Extracted entries:
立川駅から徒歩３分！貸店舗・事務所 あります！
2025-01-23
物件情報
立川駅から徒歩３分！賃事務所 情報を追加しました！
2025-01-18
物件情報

Work task: Copy every line of the records above without changing anything.

The completed task:
立川駅から徒歩３分！貸店舗・事務所 あります！
2025-01-23
物件情報
立川駅から徒歩３分！賃事務所 情報を追加しました！
2025-01-18
物件情報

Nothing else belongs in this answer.